Muhammed Sbihi Britain’s first Muslim Olympic rower solves Ramadan dilemma

Muhammed Sbihi – Britain’s first Muslim Olympic Rower

Muhammed Sbihi, Britain’s first Muslim Olympic rower has solved the Ramadan fasting dilemma for athletes, instead of fasting during the Olympic games he’ll pay for the meals for 1,800 people in his native Morocco as recompense.

When Muhammed Sbihi was picked for the GB rowing Olympic squad he faced a dilemma, how to marry his faith and to practice the month of Ramadan, where one must abstain from food and drink during the daylight hours and the demands it would have on him as a athlete in a once in a lifetime opportunity?

Willing to find another solution, he then heard about Moroccan goalkeeper Badou Zaki, who though a Muslim never fasted during his time at Real Mallorca in Spain’s La Liga. Instead, he would go to Morocco each year to pay for thousands of meals for the poor.

A cousin in Tangiers, the home town of Muhammed’s father, consulted scholars to come up with the final answer. Muhammed would follow the example of Ezzaiki and provide 60 meals for the poor for each day he misses the fast.

So this summer, up to 1,800 people in Morocco will eat a meal thanks to a 6ft 8in rower chasing a gold medal in the UK.

Islam is a religion of ease, Allah SWT knows the limitations of his creation.
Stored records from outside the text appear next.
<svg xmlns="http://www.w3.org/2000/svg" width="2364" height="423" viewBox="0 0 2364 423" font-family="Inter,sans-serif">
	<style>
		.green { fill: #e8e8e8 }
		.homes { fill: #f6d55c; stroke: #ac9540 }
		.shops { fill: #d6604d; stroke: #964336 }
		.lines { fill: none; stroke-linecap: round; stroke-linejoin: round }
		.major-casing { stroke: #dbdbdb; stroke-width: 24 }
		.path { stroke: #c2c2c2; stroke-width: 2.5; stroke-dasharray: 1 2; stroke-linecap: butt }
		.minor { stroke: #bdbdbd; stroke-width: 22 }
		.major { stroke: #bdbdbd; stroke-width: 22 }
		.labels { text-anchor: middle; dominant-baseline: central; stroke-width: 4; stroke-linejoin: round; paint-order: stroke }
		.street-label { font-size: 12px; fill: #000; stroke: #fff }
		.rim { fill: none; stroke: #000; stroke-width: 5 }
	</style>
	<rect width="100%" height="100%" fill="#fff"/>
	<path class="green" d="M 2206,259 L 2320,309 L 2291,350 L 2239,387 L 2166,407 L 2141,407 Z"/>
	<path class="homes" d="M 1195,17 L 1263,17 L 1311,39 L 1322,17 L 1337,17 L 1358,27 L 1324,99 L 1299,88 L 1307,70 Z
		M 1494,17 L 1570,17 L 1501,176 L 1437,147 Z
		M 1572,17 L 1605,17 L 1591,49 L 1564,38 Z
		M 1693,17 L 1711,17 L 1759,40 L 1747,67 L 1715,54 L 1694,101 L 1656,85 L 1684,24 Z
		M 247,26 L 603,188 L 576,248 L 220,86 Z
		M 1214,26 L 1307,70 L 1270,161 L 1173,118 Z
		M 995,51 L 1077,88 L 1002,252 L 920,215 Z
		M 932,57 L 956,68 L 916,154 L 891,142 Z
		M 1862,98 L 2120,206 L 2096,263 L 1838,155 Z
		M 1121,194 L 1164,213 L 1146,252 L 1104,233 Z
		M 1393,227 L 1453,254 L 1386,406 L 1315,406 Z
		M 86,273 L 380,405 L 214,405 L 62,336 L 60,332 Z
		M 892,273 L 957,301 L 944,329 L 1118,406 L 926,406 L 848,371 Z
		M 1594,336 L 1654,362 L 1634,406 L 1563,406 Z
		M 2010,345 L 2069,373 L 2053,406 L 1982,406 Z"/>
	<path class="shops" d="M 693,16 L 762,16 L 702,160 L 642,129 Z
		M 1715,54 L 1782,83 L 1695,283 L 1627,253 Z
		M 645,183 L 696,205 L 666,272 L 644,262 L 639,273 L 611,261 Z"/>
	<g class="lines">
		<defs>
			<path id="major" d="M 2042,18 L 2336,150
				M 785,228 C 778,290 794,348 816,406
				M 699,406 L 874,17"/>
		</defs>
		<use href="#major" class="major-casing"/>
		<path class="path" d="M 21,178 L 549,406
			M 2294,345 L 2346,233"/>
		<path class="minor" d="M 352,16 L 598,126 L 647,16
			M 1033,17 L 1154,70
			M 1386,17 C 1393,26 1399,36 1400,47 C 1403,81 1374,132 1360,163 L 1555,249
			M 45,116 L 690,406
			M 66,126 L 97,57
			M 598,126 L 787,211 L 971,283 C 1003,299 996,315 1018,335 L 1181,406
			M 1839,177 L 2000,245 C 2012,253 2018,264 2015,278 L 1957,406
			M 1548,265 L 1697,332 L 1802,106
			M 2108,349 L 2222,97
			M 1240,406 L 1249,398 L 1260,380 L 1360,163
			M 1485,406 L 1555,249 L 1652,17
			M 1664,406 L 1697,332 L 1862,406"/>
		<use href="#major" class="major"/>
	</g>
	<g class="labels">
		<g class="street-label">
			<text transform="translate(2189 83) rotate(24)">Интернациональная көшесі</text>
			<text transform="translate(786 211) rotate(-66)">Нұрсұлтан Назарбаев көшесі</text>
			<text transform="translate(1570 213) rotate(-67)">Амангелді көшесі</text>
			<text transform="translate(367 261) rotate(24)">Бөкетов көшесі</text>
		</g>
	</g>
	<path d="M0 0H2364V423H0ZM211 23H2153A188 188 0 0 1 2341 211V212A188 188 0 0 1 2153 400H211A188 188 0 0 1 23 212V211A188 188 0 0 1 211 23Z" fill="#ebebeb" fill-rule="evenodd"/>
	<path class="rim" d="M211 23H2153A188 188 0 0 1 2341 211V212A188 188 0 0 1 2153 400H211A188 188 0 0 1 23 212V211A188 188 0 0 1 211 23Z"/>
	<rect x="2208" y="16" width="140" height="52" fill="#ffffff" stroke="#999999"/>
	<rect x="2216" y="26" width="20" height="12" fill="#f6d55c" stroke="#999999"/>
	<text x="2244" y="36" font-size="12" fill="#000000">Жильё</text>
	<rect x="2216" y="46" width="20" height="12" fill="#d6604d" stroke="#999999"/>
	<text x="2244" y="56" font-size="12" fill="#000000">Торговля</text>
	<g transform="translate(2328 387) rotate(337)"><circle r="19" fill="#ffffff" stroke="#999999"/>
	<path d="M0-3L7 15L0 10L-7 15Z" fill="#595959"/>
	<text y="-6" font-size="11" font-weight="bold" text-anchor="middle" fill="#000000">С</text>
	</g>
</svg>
Allah, in the Quran, declares that religious morality is easy and that He will make things easier for those who follow their religion:

“He has chosen you and has not laid upon you in religion any hardship”
(Surah Al Hajj: 78)

“We will ease you to the Easy Way”
(Surah A’la: 8)

So well done to brother Muhammed Sbihi, looking forward to seeing you bring home the gold medal, Insh’Allah.


Filed under Great Britain, Islam, Morals & Ethics

6 responses to “Muhammed Sbihi Britain’s first Muslim Olympic rower solves Ramadan dilemma

  1. sounds extremely dodgy (but i’m not in any position to make a judgement) – there are examples of footballers fasting whilst playing. and it also depends on whether you consider sport a priority ahead of fasting – but i would also factor in da3wah – there;s nothing worse than conveying a message that islam is so difficult that it inhibits someone from chasing a noble effort such as what brother muhammed is doing….#confused

  2. Fulaan ibn Fulaan

    I think the person is confusing fidiya and qada.
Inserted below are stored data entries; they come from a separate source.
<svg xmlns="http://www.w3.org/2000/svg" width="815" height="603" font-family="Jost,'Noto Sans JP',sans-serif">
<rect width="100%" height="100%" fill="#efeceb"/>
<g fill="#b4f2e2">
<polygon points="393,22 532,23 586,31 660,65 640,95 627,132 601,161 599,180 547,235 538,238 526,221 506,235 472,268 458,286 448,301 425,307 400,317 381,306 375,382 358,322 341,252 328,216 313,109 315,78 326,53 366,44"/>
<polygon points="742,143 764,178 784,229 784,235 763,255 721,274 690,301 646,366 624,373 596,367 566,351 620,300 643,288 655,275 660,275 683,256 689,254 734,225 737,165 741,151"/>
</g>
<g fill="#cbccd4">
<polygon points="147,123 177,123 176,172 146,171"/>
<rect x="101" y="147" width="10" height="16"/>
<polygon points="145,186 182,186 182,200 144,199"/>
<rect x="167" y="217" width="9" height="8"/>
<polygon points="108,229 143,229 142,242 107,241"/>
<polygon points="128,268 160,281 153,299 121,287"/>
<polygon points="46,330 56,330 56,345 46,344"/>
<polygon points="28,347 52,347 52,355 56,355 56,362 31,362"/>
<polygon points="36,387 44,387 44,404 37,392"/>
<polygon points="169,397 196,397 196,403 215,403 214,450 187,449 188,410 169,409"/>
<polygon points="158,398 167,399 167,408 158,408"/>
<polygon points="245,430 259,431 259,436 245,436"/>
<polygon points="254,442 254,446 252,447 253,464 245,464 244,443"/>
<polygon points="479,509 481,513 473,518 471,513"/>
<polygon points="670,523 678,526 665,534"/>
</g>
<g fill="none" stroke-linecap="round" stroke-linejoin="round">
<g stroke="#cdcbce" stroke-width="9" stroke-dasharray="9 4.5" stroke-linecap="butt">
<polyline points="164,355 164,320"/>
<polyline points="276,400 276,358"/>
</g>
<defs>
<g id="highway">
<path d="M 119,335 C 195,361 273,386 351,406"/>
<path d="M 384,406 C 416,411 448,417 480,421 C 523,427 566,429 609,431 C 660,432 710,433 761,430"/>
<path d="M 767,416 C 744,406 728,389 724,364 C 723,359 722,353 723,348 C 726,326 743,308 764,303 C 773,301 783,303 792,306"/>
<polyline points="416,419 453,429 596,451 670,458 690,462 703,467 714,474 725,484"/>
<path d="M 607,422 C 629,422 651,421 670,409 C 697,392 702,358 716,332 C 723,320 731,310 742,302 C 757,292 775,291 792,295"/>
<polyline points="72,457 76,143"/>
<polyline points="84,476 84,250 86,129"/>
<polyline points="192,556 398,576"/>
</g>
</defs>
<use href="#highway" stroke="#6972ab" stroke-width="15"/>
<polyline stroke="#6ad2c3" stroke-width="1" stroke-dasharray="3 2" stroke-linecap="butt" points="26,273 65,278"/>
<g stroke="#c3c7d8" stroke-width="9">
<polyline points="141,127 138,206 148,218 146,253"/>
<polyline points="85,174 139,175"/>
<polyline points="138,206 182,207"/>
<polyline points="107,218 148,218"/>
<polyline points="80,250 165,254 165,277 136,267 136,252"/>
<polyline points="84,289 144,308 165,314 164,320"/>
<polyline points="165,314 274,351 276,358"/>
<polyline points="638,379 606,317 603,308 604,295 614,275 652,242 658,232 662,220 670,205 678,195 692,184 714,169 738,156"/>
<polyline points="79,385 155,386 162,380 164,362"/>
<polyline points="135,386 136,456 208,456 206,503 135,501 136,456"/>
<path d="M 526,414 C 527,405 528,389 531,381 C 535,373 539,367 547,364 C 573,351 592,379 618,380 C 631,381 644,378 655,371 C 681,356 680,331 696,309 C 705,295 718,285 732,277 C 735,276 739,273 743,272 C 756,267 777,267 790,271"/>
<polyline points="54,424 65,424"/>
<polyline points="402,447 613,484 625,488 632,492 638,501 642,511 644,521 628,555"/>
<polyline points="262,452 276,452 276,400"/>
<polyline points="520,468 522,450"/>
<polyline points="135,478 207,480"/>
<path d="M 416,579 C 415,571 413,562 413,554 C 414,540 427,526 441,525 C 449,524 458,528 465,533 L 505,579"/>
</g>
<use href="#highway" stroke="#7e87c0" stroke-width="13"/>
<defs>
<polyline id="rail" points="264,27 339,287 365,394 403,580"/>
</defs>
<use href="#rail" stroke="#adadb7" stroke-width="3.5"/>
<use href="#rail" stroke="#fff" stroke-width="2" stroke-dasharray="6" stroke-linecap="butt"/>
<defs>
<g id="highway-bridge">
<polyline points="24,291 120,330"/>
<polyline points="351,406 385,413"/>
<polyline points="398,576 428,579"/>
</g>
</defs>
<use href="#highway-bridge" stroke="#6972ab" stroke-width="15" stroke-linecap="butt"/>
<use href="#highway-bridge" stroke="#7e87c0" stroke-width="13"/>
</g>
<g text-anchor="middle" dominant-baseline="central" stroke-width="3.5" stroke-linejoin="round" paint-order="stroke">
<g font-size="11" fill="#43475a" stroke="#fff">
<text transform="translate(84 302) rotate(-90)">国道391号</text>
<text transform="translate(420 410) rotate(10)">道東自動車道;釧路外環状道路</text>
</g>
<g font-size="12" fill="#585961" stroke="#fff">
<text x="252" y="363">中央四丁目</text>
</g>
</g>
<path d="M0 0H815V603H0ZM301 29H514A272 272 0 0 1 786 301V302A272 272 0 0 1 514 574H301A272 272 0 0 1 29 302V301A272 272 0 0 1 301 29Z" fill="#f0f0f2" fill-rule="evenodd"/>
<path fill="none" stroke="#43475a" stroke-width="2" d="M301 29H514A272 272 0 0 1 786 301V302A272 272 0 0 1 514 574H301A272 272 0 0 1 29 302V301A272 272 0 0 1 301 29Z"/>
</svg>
    If he decides not to fast during Ramadan due to hardship – that is not an unknown opinion (see the link below), but it does not exempt him from qada – or making up the fasts afterwards.

    The fidiya (which is typically 2 meals for the poor) per day of not fasting is for the person who can not fast AND can not make it up as they are old or permanently ill; or it is a fine for the person who does not make up (qada) their missed fasts of Ramada within a year of missing those fasts according to some madhabs. Regardless you only get 60 meals that way, not 1800 which is 30 * 60!

    People need to seek qualified religious advise and fatawa for their actions and not some hodge podge approach from random things other people have done.